=== INSTRUCTIONS TO FOLLOW ===
Edit the lines starting at the one containing "Previous article" and ending at the one containing "http://www.bellunopress.it" by replacing "Next article" with "Following article", and give back only those lines with everything else unchanged.

◆ ◆ ◆ ◆ ◆

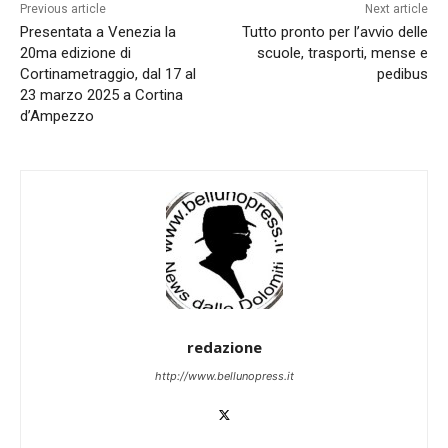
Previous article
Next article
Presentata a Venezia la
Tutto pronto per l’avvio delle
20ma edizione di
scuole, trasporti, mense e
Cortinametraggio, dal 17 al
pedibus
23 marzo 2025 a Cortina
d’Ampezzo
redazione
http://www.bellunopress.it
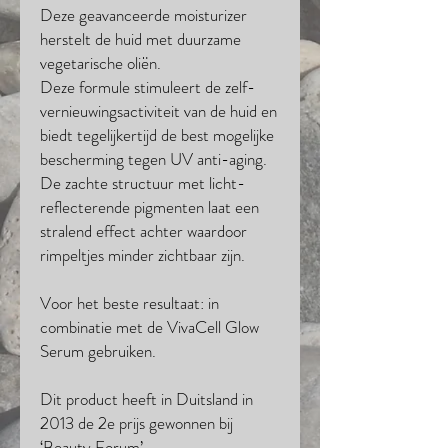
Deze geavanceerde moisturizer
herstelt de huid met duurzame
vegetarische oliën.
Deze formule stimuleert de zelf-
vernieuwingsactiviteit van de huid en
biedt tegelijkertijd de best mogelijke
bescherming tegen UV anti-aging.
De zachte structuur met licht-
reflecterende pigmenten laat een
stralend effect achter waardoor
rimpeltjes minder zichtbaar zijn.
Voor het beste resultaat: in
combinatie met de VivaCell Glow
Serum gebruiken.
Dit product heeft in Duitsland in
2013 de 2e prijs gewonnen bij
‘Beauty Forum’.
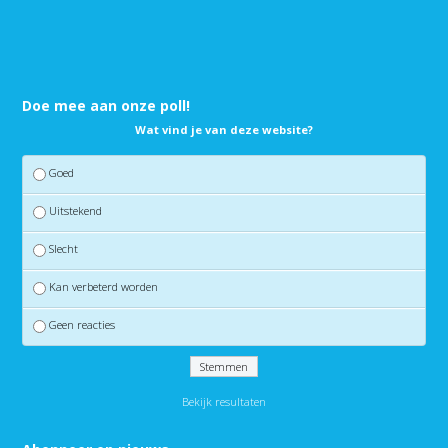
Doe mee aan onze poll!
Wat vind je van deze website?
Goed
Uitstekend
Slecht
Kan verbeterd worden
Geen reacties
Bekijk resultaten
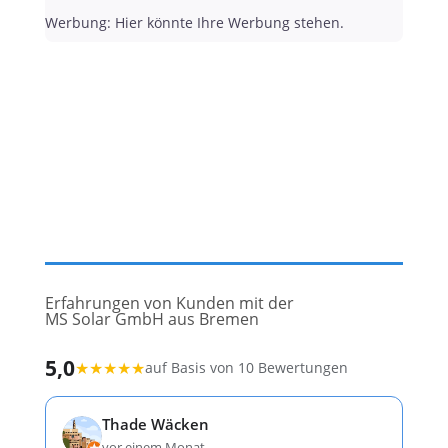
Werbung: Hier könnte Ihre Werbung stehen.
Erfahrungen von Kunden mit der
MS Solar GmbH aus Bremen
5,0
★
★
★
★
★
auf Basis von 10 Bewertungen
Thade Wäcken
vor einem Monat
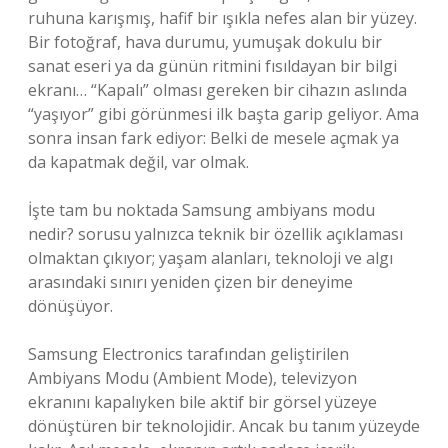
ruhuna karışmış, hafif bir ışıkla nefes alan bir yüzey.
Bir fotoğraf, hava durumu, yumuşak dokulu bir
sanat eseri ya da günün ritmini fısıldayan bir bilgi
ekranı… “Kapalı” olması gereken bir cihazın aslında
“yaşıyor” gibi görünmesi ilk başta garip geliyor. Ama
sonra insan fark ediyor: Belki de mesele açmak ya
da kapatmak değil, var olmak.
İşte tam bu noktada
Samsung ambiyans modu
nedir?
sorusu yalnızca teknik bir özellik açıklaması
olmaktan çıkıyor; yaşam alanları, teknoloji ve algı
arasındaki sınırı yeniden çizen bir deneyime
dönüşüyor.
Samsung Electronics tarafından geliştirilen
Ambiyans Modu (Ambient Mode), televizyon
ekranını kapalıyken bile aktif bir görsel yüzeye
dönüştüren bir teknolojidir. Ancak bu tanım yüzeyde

◆ ◆ ◆ ◆ ◆

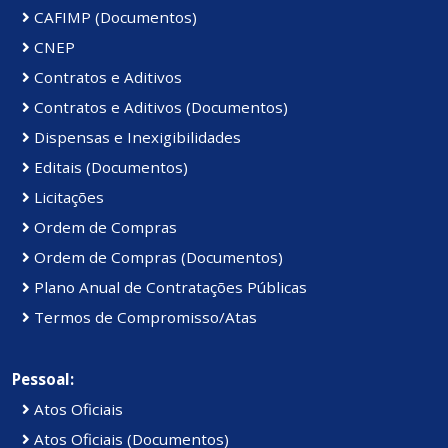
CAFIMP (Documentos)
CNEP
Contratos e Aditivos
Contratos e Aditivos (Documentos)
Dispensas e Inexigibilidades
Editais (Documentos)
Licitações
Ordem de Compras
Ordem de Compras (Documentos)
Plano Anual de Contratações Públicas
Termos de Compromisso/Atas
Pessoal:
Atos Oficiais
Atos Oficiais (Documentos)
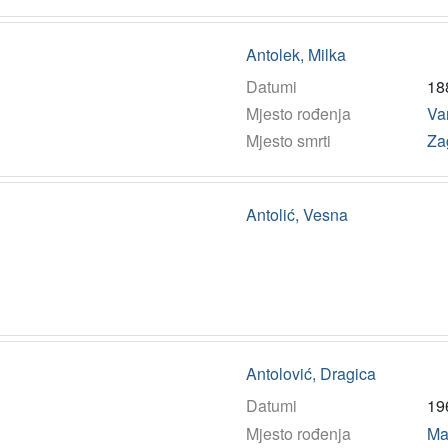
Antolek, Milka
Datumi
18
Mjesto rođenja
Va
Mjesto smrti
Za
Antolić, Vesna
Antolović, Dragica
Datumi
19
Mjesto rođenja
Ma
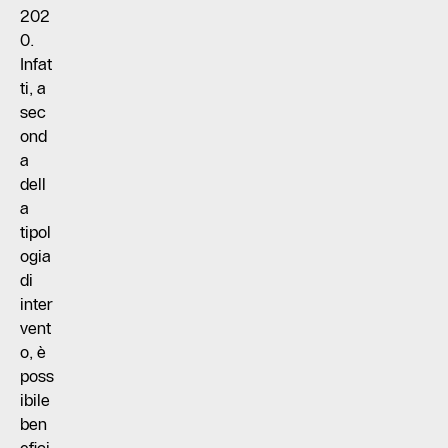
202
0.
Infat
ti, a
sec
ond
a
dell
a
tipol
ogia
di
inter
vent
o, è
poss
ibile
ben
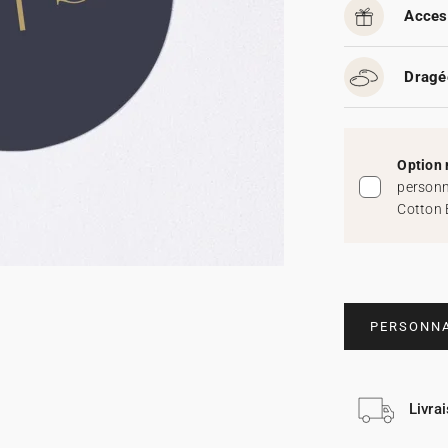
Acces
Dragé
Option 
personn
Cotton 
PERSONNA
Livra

◆ ◆ ◆ ◆ ◆

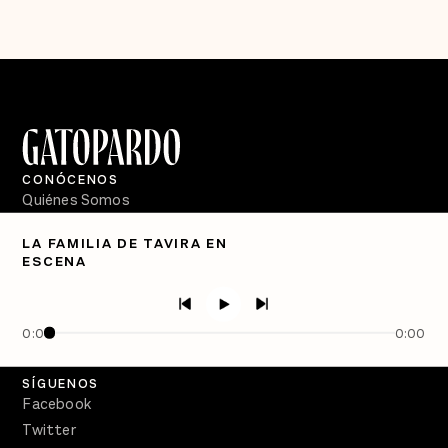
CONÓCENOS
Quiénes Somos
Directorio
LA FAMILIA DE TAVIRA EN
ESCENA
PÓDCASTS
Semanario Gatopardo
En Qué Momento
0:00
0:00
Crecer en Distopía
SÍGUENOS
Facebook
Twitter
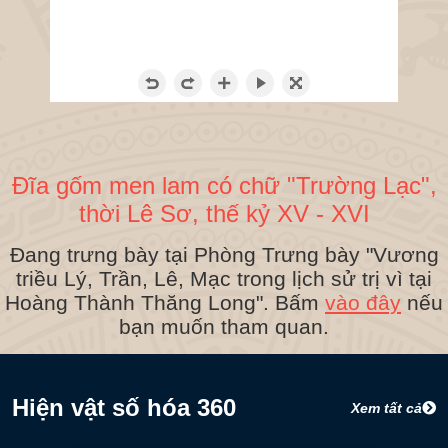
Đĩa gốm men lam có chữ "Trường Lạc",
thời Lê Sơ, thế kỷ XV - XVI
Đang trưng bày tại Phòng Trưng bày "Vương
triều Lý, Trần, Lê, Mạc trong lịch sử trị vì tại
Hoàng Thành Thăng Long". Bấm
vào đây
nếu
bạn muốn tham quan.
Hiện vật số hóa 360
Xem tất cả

◆ ◆ ◆ ◆ ◆

=== SOLUTION TO THIS PROBLEM ===
Previous article
Following article
Presentata a Venezia la
Tutto pronto per l’avvio delle
20ma edizione di
scuole, trasporti, mense e
Cortinametraggio, dal 17 al
pedibus
23 marzo 2025 a Cortina
d’Ampezzo
redazione
http://www.bellunopress.it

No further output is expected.